The previous budget estimate of $2.4 billion for the long-awaited project now stands at $2.9 billion, according to documents released at a Sound Transit board meeting Thursday, the Seattle Times reported .

In addition, the line is expected to open six months later than planned, in mid-2024 instead of late 2023.

Peter Rogoff, the chief executive of the regional transportation agency, said Sound Transit is working with communities along the line to simplify the design to save some money. But, he said, it won’t ultimately stop light rail’s expansion to other communities, as approved by voters last year in the massive $54 billion Sound Transit 3 measure.

“It’s certainly a disappointment to everyone,” Rogoff said. “What is not in question is whether we will get to Everett, get to Redmond and to Federal Way, or Tacoma, to Ballard and West Seattle.”

Voters approved the 8.5-mile extension from north Seattle to Lynnwood in 2008. The completed line is expected to serve 70,000 daily riders by 2035 and to provide a reliable 28-minute trip between Lynnwood and downtown Seattle.

The looming half-billion-dollar increase wasn’t telegraphed last year, as voters considered Sound Transit 3. The costs became clearer only in the last few months, Rogoff said, through work with the construction-management firm to complete 60?percent of the design.

“No one was hiding the ball here,” Rogoff said.

Other high-cost regions, including Los Angeles and Portland, are seeing similar increases, he said.

Among unforeseen problems: A budgeted 25 percent hike in land costs turned out to be 44 percent, from 2014-17. These expenses include buying out downtown Lynnwood landowners who will be displaced by the trackway and station.

In addition, it’s expected to cost $32 million to replace 7,000 trees that must be removed along Interstate 5.

The Lynnwood expansion’s delay is driven partly by uncertainty in the federal government.

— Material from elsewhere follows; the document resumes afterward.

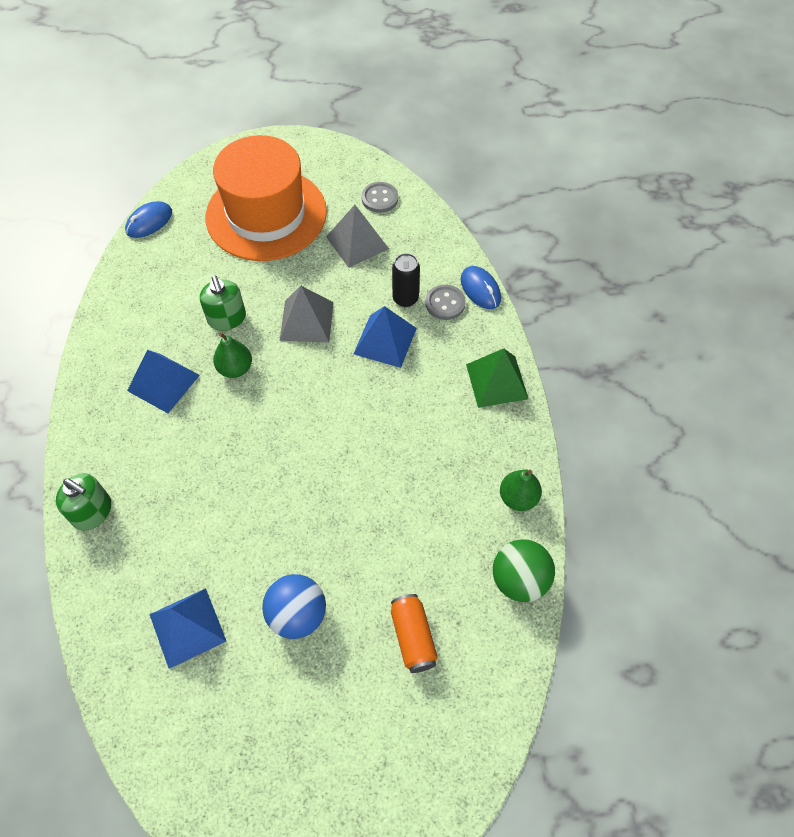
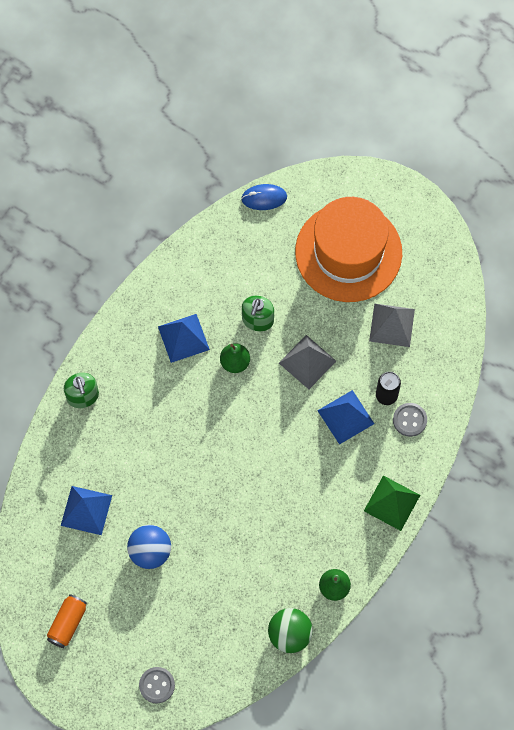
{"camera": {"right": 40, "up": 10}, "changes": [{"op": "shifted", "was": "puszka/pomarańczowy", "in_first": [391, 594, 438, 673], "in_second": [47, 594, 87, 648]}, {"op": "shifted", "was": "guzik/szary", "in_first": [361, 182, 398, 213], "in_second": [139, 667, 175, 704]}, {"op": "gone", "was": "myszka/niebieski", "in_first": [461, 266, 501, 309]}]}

During the Obama administration, it was expected that the federal government would deliver $1.2 billion, half the estimated cost of the Lynnwood project. Congress appropriated the first $100 million, but Rogoff said he can’t sign construction contracts until a Federal Transit Administration “full funding grant agreement” is signed, hopefully in July 2018.

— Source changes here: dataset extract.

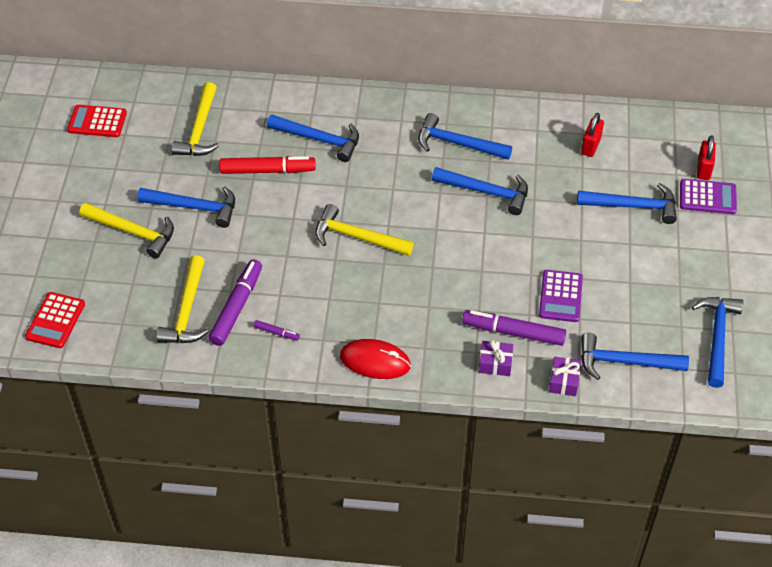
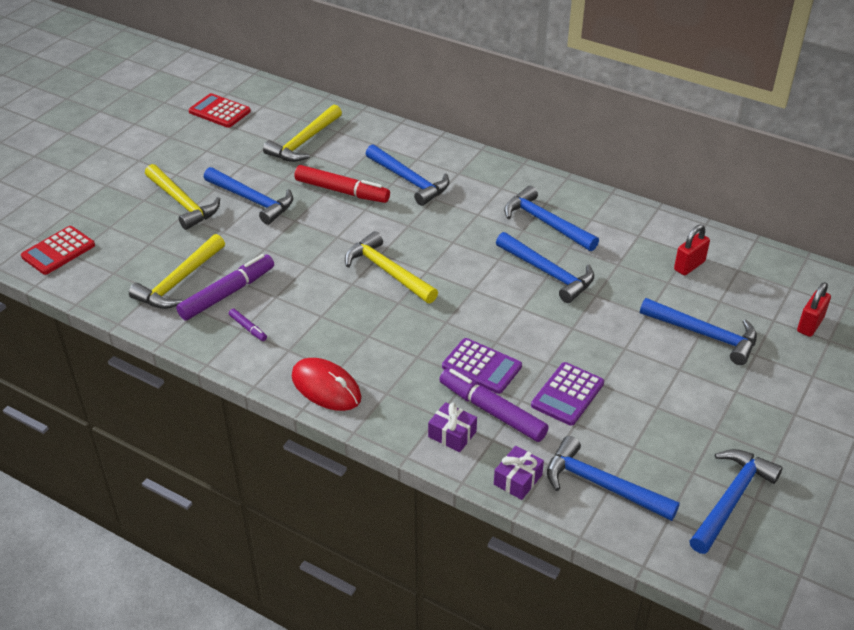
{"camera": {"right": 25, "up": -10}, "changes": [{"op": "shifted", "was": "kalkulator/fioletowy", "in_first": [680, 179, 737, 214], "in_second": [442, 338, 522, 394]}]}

President Donald Trump proposes halting the big transit grants, but key senators, including Washington state Democrats Patty Murray and Maria Cantwell, are fighting to keep them.

Sound Transit also released some better news: Light-rail ridership for spring quarter increased 6.8 percent from a year earlier, averaging nearly 74,000 weekday riders, between the University of Washington and Angle Lake.